**HOW TO COMPLETE THIS TASK:**
In the data that follows, find the line with "Electronic ballasts."; transcribe it, every later line up to the one with "Monitoring and Operation Requirements", and that line as well, exactly and with no others.

Top of RECORDS FOR THE TASK

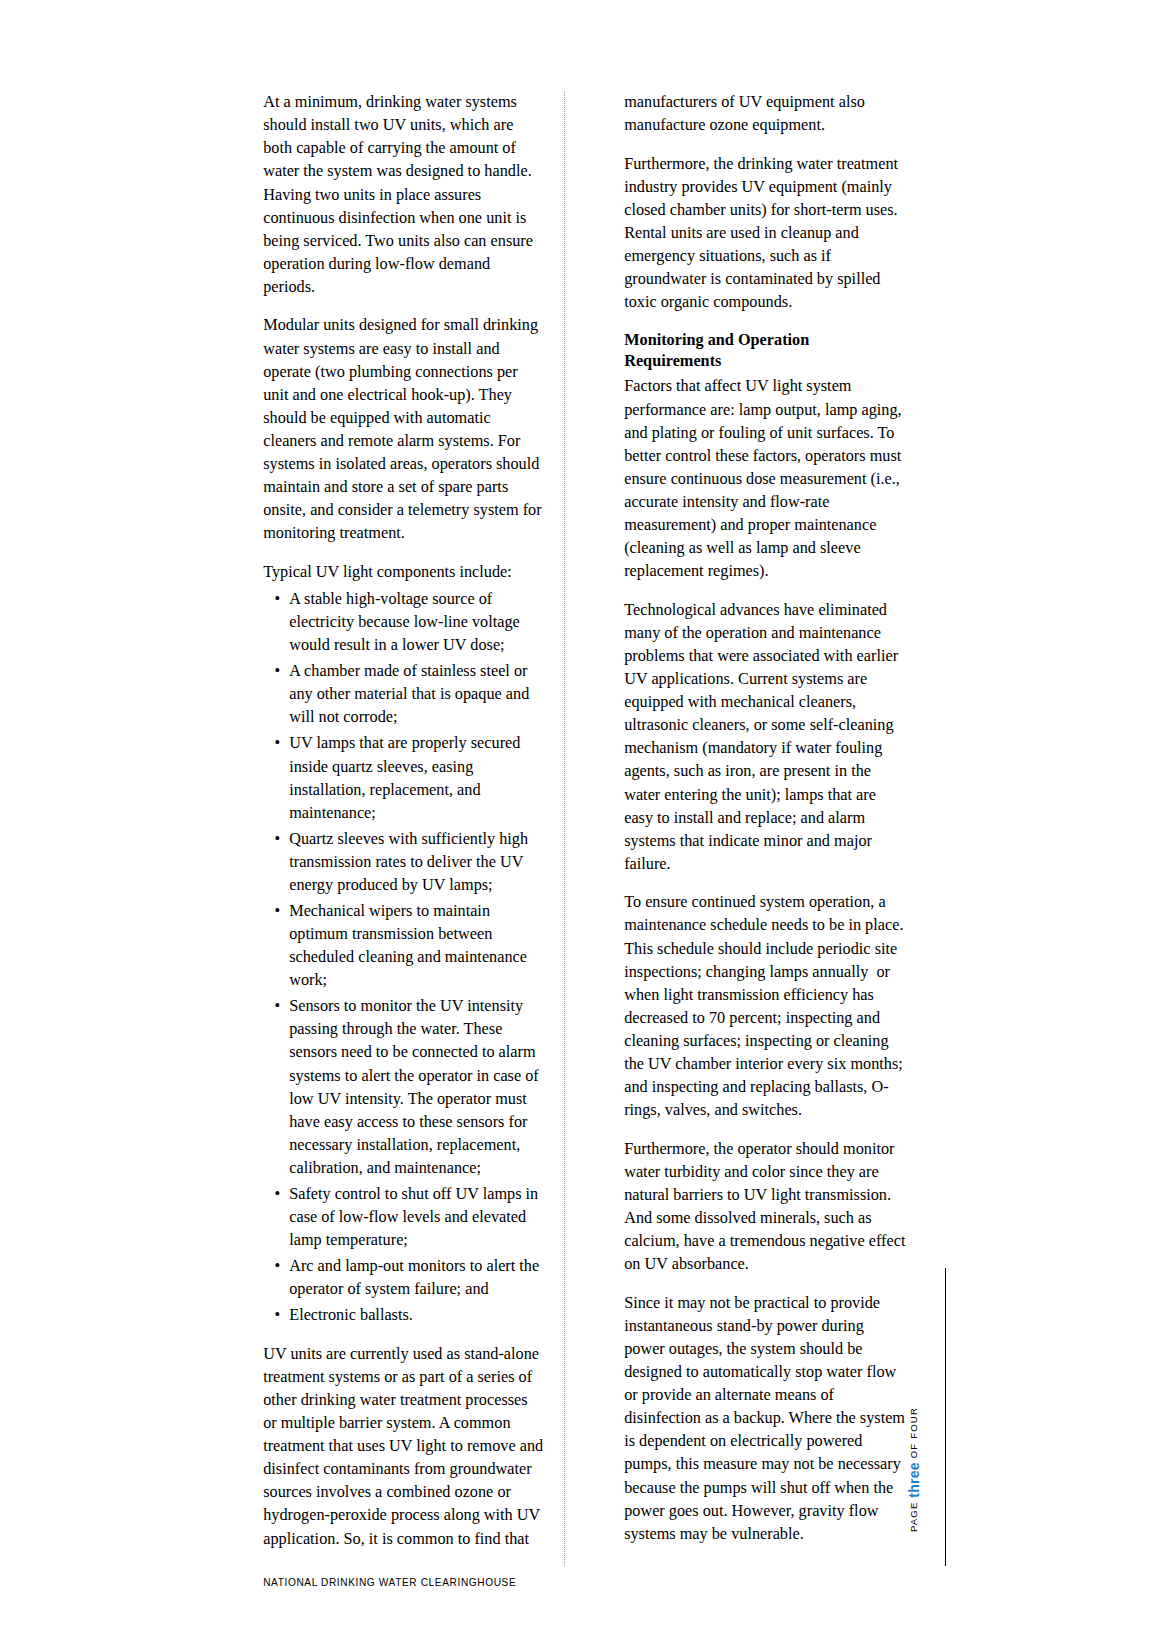At a minimum, drinking water systems should install two UV units, which are both capable of carrying the amount of water the system was designed to handle. Having two units in place assures continuous disinfection when one unit is being serviced. Two units also can ensure operation during low-flow demand periods.
Modular units designed for small drinking water systems are easy to install and operate (two plumbing connections per unit and one electrical hook-up). They should be equipped with automatic cleaners and remote alarm systems. For systems in isolated areas, operators should maintain and store a set of spare parts onsite, and consider a telemetry system for monitoring treatment.
Typical UV light components include:
A stable high-voltage source of electricity because low-line voltage would result in a lower UV dose;
A chamber made of stainless steel or any other material that is opaque and will not corrode;
UV lamps that are properly secured inside quartz sleeves, easing installation, replacement, and maintenance;
Quartz sleeves with sufficiently high transmission rates to deliver the UV energy produced by UV lamps;
Mechanical wipers to maintain optimum transmission between scheduled cleaning and maintenance work;
Sensors to monitor the UV intensity passing through the water. These sensors need to be connected to alarm systems to alert the operator in case of low UV intensity. The operator must have easy access to these sensors for necessary installation, replacement, calibration, and maintenance;
Safety control to shut off UV lamps in case of low-flow levels and elevated lamp temperature;
Arc and lamp-out monitors to alert the operator of system failure; and
Electronic ballasts.
UV units are currently used as stand-alone treatment systems or as part of a series of other drinking water treatment processes or multiple barrier system. A common treatment that uses UV light to remove and disinfect contaminants from groundwater sources involves a combined ozone or hydrogen-peroxide process along with UV application. So, it is common to find that
manufacturers of UV equipment also manufacture ozone equipment.
Furthermore, the drinking water treatment industry provides UV equipment (mainly closed chamber units) for short-term uses. Rental units are used in cleanup and emergency situations, such as if groundwater is contaminated by spilled toxic organic compounds.
Monitoring and Operation Requirements
Factors that affect UV light system performance are: lamp output, lamp aging, and plating or fouling of unit surfaces. To better control these factors, operators must ensure continuous dose measurement (i.e., accurate intensity and flow-rate measurement) and proper maintenance (cleaning as well as lamp and sleeve replacement regimes).
Technological advances have eliminated many of the operation and maintenance problems that were associated with earlier UV applications. Current systems are equipped with mechanical cleaners, ultrasonic cleaners, or some self-cleaning mechanism (mandatory if water fouling agents, such as iron, are present in the water entering the unit); lamps that are easy to install and replace; and alarm systems that indicate minor and major failure.
To ensure continued system operation, a maintenance schedule needs to be in place. This schedule should include periodic site inspections; changing lamps annually or when light transmission efficiency has decreased to 70 percent; inspecting and cleaning surfaces; inspecting or cleaning the UV chamber interior every six months; and inspecting and replacing ballasts, O-rings, valves, and switches.
Furthermore, the operator should monitor water turbidity and color since they are natural barriers to UV light transmission. And some dissolved minerals, such as calcium, have a tremendous negative effect on UV absorbance.
Since it may not be practical to provide instantaneous stand-by power during power outages, the system should be designed to automatically stop water flow or provide an alternate means of disinfection as a backup. Where the system is dependent on electrically powered pumps, this measure may not be necessary because the pumps will shut off when the power goes out. However, gravity flow systems may be vulnerable.
PAGE three OF FOUR
NATIONAL DRINKING WATER CLEARINGHOUSE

Bottom of RECORDS FOR THE TASK

**TASK ANSWER:**
Electronic ballasts.
UV units are currently used as stand-alone treatment systems or as part of a series of other drinking water treatment processes or multiple barrier system. A common treatment that uses UV light to remove and disinfect contaminants from groundwater sources involves a combined ozone or hydrogen-peroxide process along with UV application. So, it is common to find that
manufacturers of UV equipment also manufacture ozone equipment.
Furthermore, the drinking water treatment industry provides UV equipment (mainly closed chamber units) for short-term uses. Rental units are used in cleanup and emergency situations, such as if groundwater is contaminated by spilled toxic organic compounds.
Monitoring and Operation Requirements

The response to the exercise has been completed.